In gnadenlos sarkastischem Ton zertrümmern die „Pure Chance Productions“ den heiligen Ernst der Fernsehzuschauer. Je wissenschaftlicher, desto absurder wird der Vortrag. Denn Cosima Reif weiß, was sie da tut. Wenn sie nicht gerade für Häagen-Dazs („Ein Eis für den Preis von drei“) die Käuferseelen zum Schmelzen bringt, leistet sie sich Nonsens vom feinsten. 1986 hat sie mit einem Freund die „Pure Chance Productions“ ins Leben gerufen.
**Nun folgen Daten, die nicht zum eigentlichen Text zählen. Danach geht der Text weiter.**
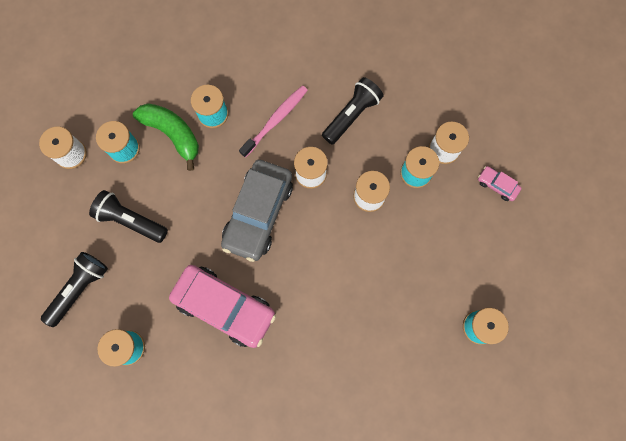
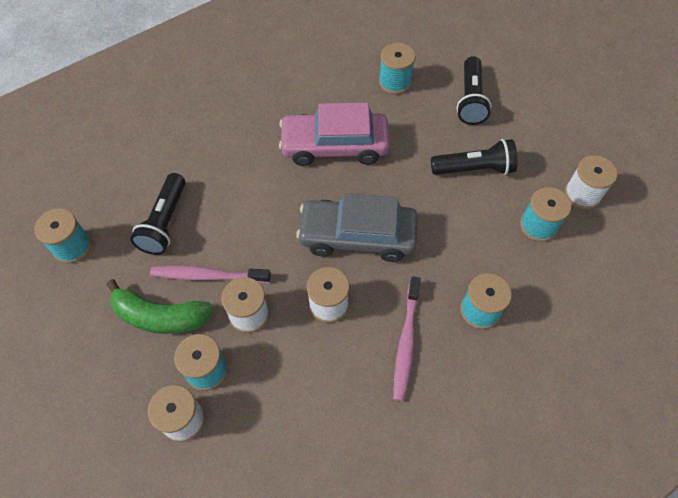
camera: 150 degrees right, 15 degrees down
green banana [133,103,199,171] -> green banana moved to [106,279,213,334]
grey car [221,160,293,262] -> grey car turned 75 degrees counterclockwise [296,193,418,262]
black flashlight [322,77,383,145] -> black flashlight moved to [130,173,185,255]
pink car [478,166,522,201] -> none
none -> pink toothbrush [150,266,271,283]

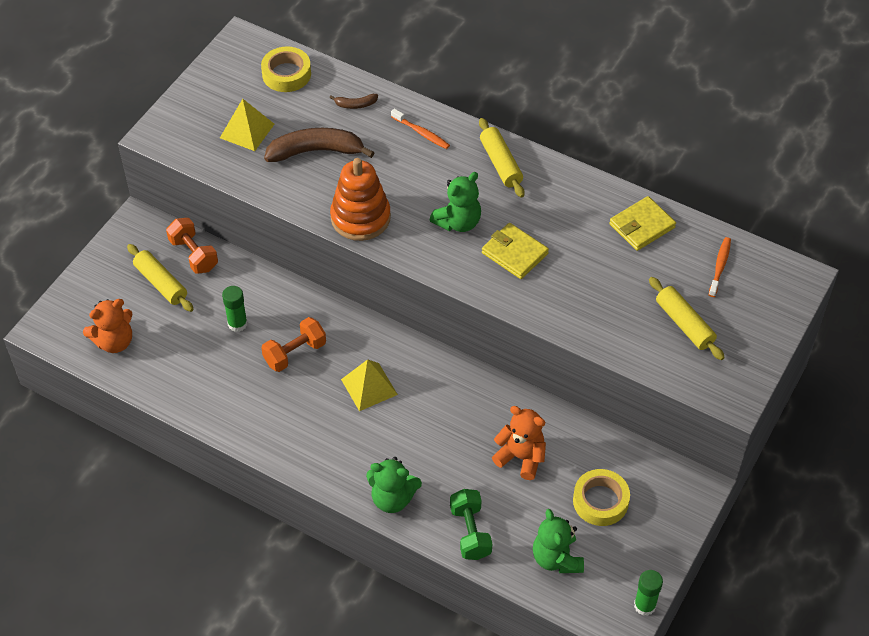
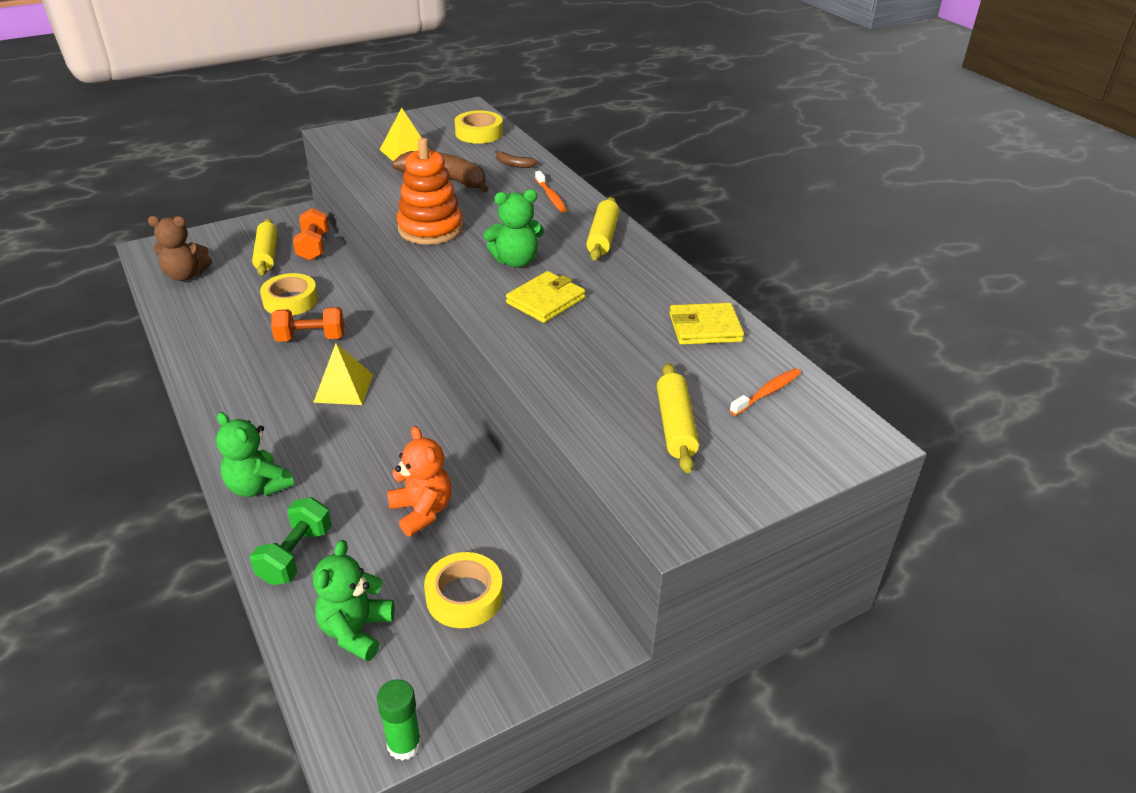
camera: 30 degrees right, 15 degrees down
orange teddy bear [83,299,133,353] -> brown teddy bear [148,216,212,281]
green glue stick [222,286,247,332] -> yellow tape [260,273,318,316]
yellow wallet [482,223,549,279] -> yellow wallet turned 60 degrees clockwise [506,271,585,323]

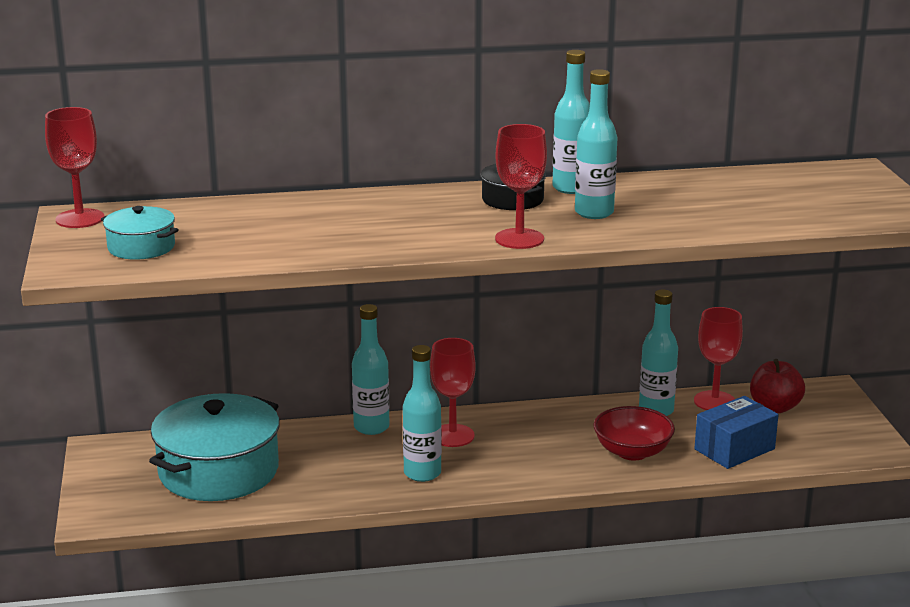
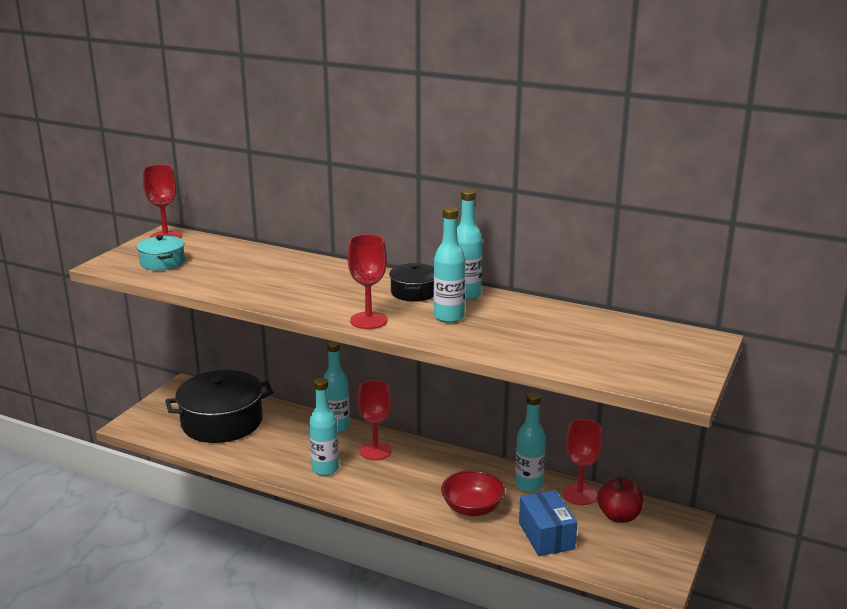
camera: 35 degrees right, 0 degrees up
turquoise pot [149,393,280,501] -> black pot [165,370,273,443]
blue box [694,396,778,469] -> blue box turned 75 degrees clockwise [519,490,577,556]

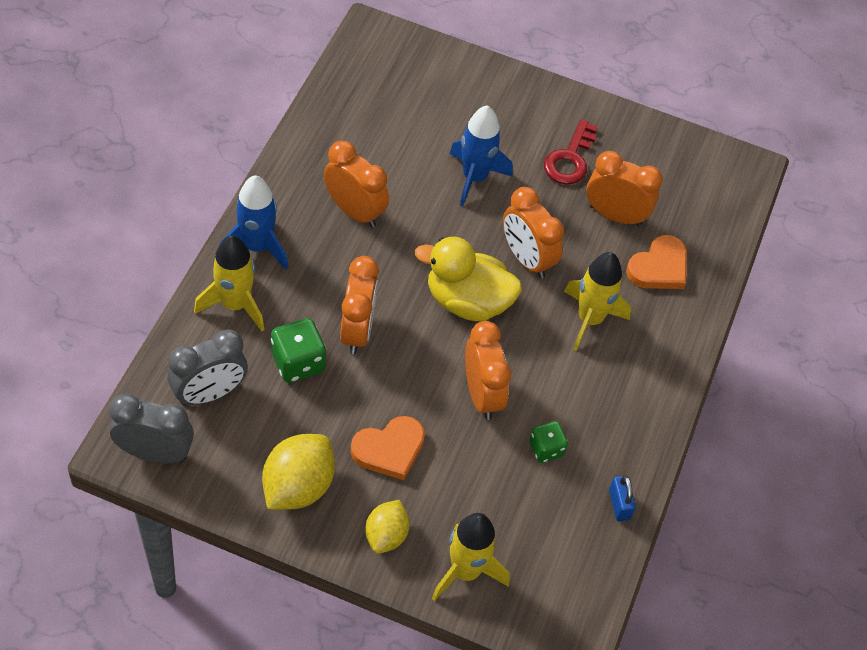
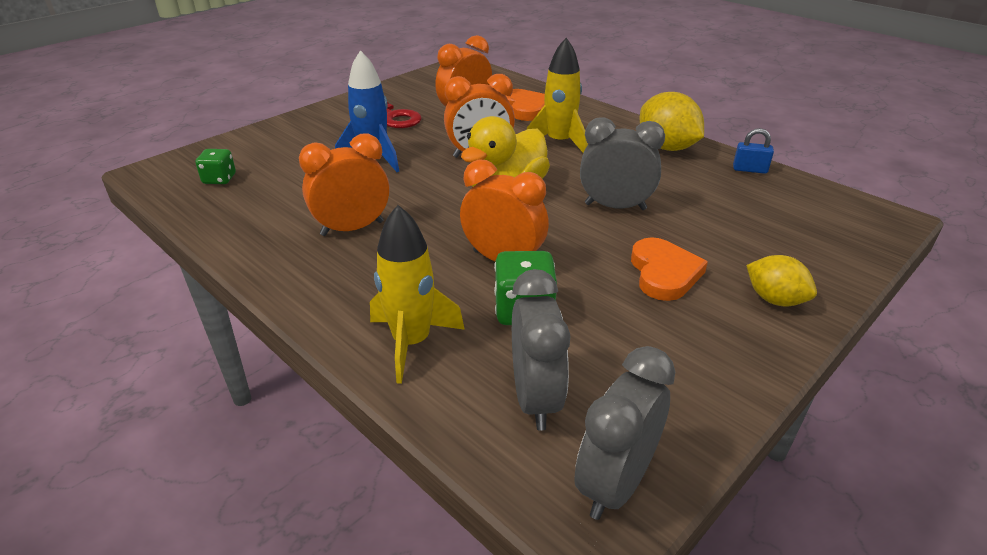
camera: 60 degrees left, 20 degrees down
blue rocket [219,175,288,270] -> none
yellow lemon [262,434,335,510] -> yellow lemon moved to [640,92,704,151]
yellow rocket [432,513,510,601] -> none
orange clock [465,321,511,420] -> grey clock [580,117,665,210]
green dice [529,421,568,463] -> green dice moved to [195,149,236,184]

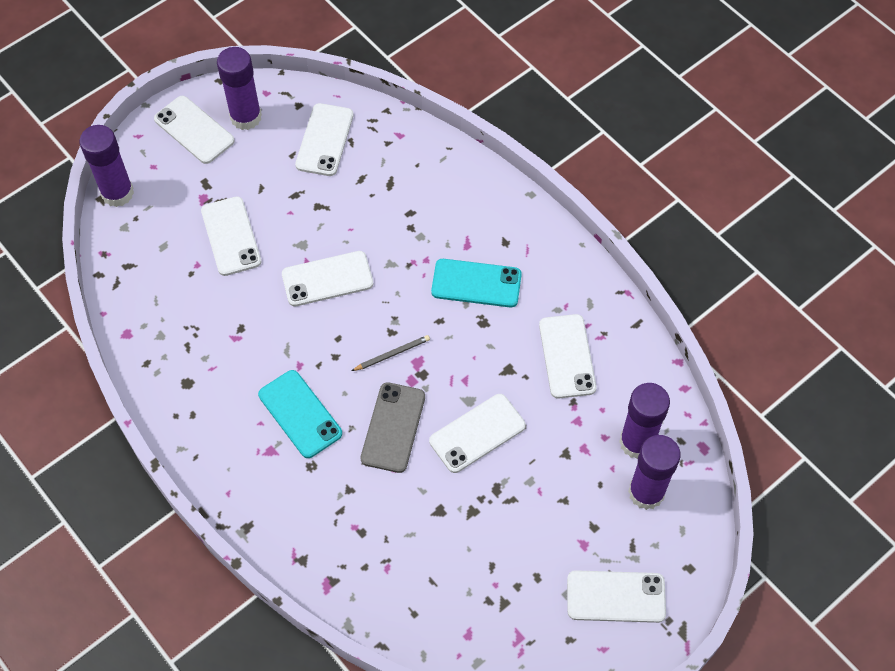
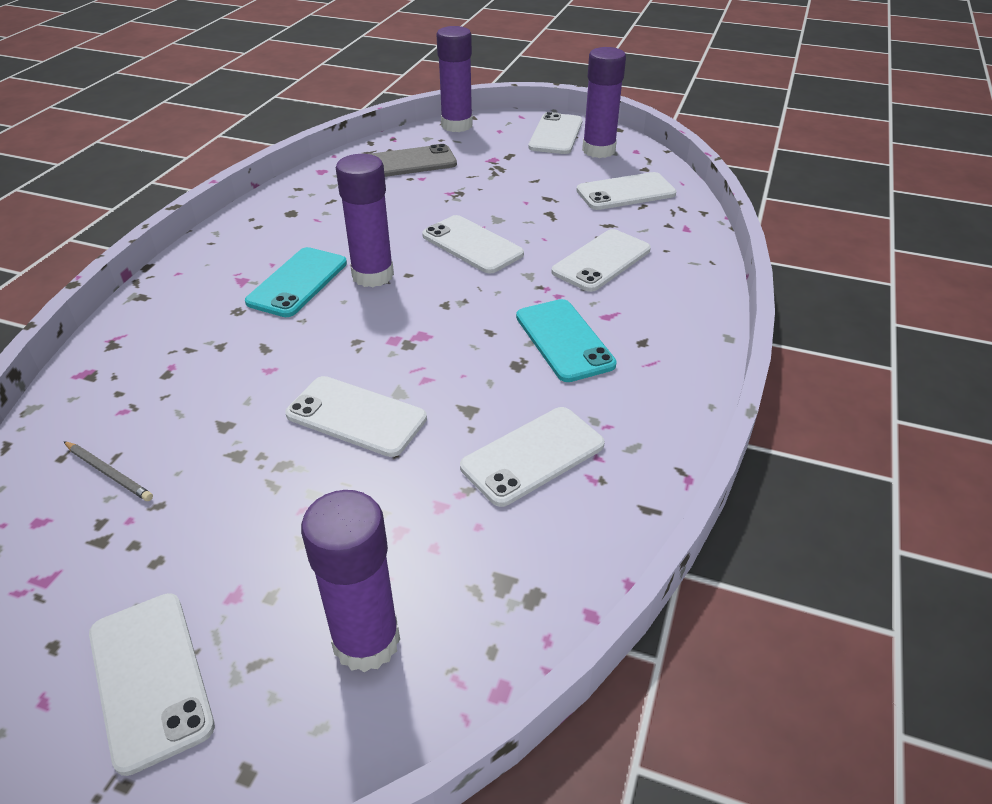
camera: 60 degrees right, 20 degrees down
white phone [201,196,261,276] -> white phone moved to [551,229,651,292]
grey pencil [352,335,430,371] -> grey pencil moved to [63,441,153,501]
grey phone [361,382,425,473] -> grey phone moved to [371,144,457,177]
purple glue stick [619,383,670,459] -> purple glue stick moved to [336,154,394,287]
Seither schlägt sie das Fernsehen mit seinen eigenen Waffen, zur Triebabfuhr und vor handverlesenem Publikum. „Wo so viel Stumpfsinn ist, da muß man — wie es Dada getan hat — noch eins draufsetzen“, sagt Reif. Wer aber glaubt, nur in ihren Nonsensproductions fände sich die richtige, die wahre Cosima, der sei belehrt: „Als Werbetexterin wie als Künstlerin betreibe ich vor allem eins: Endzeitfolklore.“ Mirjam Schaub

Am 3.4. um 21 Uhr in Berlin-Treptow in der Baumschulenstr.78.